Exercise aim:
Say how many of the lines below contain the word "casing"; nothing else belongs in the answer.
+ + +
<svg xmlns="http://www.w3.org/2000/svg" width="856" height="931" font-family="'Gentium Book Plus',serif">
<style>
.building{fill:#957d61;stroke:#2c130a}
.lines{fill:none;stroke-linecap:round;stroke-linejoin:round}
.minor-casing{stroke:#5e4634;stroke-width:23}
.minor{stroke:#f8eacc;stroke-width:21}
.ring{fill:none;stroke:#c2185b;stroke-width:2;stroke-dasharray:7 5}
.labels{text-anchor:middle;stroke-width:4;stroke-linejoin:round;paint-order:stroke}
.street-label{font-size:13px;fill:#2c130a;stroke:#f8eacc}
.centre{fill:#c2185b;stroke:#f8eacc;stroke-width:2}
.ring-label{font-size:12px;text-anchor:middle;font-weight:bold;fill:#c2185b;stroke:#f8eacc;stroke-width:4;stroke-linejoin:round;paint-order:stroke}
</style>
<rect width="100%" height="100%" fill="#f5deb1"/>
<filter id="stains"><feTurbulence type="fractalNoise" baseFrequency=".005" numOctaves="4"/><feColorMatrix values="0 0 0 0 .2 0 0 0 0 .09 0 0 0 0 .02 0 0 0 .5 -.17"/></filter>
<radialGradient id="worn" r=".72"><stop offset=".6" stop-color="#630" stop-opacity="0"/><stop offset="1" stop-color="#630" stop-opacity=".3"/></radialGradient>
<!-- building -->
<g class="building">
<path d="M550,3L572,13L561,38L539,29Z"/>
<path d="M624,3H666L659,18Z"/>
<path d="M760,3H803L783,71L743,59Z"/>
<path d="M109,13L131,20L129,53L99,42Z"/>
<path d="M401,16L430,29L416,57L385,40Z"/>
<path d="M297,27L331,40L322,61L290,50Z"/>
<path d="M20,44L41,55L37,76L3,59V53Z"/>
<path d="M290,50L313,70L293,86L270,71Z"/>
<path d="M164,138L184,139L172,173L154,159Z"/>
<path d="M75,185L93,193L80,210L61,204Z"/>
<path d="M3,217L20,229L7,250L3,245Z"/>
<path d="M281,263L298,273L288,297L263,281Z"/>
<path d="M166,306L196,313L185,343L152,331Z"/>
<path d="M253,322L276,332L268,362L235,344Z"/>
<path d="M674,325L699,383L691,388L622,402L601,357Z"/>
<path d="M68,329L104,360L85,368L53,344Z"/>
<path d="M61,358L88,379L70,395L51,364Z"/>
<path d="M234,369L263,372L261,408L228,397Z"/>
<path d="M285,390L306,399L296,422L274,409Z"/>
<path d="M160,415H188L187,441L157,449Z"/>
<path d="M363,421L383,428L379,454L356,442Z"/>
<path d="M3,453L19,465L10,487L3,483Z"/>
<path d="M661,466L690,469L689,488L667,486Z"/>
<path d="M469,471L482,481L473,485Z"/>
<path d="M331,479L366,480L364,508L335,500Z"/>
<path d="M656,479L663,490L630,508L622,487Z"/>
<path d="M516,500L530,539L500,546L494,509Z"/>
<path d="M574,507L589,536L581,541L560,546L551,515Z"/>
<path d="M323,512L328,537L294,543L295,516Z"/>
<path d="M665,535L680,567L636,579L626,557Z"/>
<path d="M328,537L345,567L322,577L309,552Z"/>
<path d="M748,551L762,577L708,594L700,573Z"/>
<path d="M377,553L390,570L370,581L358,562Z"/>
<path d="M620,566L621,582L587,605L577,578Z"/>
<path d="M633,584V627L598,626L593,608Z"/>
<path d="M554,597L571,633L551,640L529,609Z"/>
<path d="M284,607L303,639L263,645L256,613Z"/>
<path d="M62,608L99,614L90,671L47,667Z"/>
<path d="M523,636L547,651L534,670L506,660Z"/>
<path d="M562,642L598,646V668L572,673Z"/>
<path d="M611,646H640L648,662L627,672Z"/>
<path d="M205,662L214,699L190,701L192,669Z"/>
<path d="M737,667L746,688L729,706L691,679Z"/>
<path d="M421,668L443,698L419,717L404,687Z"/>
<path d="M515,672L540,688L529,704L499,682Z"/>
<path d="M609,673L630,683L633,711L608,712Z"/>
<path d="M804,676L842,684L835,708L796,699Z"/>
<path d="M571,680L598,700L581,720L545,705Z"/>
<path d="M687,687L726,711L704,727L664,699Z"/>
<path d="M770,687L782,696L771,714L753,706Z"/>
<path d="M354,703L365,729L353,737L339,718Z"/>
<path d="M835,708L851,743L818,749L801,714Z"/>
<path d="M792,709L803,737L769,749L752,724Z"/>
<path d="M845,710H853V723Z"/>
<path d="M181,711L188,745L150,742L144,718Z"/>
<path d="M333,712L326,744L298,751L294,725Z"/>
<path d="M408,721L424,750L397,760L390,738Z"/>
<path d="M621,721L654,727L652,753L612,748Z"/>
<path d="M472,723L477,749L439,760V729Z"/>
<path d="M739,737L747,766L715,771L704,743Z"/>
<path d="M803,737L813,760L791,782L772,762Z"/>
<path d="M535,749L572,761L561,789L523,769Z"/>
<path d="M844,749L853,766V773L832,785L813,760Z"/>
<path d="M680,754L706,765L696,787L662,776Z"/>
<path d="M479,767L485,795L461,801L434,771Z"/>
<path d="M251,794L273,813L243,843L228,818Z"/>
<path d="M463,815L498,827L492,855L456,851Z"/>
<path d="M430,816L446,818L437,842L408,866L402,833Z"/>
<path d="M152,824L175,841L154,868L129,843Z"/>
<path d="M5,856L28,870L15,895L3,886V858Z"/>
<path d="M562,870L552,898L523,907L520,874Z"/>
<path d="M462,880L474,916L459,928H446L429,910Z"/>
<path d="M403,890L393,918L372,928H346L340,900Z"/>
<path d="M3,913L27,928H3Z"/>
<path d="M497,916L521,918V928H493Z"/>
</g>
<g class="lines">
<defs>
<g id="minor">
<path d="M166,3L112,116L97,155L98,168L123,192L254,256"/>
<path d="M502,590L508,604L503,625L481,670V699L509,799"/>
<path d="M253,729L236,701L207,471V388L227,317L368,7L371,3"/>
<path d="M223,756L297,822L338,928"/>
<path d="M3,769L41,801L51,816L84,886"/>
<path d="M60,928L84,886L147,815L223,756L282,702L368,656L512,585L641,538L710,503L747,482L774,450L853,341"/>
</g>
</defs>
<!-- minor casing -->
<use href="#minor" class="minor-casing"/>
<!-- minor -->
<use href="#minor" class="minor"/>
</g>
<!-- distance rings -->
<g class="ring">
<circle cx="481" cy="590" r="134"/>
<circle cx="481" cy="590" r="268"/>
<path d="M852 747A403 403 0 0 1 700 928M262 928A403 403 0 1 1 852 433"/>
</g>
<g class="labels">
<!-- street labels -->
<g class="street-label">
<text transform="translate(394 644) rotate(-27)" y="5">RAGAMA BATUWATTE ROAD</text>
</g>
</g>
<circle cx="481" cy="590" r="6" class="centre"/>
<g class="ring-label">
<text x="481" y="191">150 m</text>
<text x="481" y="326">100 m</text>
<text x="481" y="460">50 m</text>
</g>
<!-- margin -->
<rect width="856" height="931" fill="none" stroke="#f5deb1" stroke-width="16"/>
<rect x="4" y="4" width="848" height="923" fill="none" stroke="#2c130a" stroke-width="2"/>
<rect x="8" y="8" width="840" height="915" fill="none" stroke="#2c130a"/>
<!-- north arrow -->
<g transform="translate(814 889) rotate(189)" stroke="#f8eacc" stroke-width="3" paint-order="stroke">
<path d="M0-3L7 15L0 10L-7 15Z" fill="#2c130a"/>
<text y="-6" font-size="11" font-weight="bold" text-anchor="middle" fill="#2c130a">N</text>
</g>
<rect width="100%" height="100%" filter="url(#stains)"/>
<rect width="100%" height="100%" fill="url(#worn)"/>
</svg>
+ + +
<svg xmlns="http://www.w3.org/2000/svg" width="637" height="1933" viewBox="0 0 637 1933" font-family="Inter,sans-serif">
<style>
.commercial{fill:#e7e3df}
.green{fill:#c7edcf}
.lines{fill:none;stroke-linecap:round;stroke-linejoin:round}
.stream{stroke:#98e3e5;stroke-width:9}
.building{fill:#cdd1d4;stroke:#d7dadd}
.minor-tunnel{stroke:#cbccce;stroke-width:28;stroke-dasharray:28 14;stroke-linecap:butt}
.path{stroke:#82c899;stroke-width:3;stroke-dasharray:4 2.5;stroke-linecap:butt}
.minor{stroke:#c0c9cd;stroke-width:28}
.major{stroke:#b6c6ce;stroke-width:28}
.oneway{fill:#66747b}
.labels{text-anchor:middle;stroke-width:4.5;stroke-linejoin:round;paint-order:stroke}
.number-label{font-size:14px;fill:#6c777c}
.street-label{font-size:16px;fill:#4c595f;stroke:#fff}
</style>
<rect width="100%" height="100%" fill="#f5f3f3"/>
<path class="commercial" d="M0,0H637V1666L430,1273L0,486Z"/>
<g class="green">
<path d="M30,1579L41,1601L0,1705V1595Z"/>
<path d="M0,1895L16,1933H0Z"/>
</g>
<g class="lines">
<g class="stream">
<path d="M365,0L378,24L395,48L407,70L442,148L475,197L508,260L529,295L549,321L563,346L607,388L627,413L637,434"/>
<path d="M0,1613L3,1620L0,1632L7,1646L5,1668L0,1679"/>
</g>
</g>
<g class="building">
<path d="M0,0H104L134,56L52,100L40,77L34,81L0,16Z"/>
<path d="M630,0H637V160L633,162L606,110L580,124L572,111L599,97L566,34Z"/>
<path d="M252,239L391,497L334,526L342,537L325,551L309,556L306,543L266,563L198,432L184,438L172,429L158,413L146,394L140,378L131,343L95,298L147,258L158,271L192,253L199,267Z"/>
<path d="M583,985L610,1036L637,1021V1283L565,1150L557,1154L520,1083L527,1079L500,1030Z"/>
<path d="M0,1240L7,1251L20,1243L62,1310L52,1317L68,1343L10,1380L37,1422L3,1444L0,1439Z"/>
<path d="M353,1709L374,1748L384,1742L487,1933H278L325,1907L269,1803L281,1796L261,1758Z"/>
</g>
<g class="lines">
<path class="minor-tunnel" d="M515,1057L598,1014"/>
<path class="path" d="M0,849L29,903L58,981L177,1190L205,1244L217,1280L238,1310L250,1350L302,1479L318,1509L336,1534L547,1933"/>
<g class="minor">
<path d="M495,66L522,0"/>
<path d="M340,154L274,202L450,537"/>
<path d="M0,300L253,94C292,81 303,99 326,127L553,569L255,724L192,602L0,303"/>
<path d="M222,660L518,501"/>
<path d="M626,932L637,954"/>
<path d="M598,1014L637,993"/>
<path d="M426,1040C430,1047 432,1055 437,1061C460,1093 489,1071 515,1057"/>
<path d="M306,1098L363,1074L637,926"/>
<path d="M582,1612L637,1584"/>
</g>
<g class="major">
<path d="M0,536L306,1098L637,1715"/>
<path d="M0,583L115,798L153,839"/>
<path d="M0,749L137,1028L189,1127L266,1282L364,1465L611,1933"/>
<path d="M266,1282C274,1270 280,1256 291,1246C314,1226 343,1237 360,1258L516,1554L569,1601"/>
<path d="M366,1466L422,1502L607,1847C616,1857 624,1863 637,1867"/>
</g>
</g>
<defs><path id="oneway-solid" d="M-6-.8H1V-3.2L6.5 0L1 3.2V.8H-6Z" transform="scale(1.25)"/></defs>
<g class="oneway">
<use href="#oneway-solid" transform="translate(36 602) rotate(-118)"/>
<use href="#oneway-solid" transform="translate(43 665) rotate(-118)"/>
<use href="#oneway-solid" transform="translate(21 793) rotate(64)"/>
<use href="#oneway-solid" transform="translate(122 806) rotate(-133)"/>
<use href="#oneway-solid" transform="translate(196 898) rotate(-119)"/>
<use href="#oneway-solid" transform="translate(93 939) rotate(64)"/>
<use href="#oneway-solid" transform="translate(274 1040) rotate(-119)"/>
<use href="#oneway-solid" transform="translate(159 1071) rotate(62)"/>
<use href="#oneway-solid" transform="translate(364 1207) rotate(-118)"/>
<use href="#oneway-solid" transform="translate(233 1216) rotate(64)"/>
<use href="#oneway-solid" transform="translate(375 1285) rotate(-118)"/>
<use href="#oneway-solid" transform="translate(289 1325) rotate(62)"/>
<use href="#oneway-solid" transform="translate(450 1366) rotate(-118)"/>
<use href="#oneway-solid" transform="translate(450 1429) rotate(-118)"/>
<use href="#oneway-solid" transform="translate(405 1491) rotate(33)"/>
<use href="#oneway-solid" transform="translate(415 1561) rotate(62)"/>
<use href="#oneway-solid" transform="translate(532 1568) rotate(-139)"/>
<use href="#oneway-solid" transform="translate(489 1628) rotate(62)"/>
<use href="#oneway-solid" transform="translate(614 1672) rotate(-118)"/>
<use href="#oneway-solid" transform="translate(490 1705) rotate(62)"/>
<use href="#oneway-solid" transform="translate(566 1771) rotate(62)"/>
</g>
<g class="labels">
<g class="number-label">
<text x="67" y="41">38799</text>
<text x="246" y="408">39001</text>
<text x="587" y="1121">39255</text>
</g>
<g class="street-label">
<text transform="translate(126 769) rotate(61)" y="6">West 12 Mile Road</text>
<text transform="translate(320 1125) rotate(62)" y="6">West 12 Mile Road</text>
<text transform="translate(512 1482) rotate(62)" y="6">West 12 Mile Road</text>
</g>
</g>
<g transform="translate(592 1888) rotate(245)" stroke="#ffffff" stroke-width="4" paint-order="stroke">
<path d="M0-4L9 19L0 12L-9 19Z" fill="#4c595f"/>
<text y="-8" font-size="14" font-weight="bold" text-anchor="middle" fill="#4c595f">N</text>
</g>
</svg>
+ + +
Solution to the problem:
3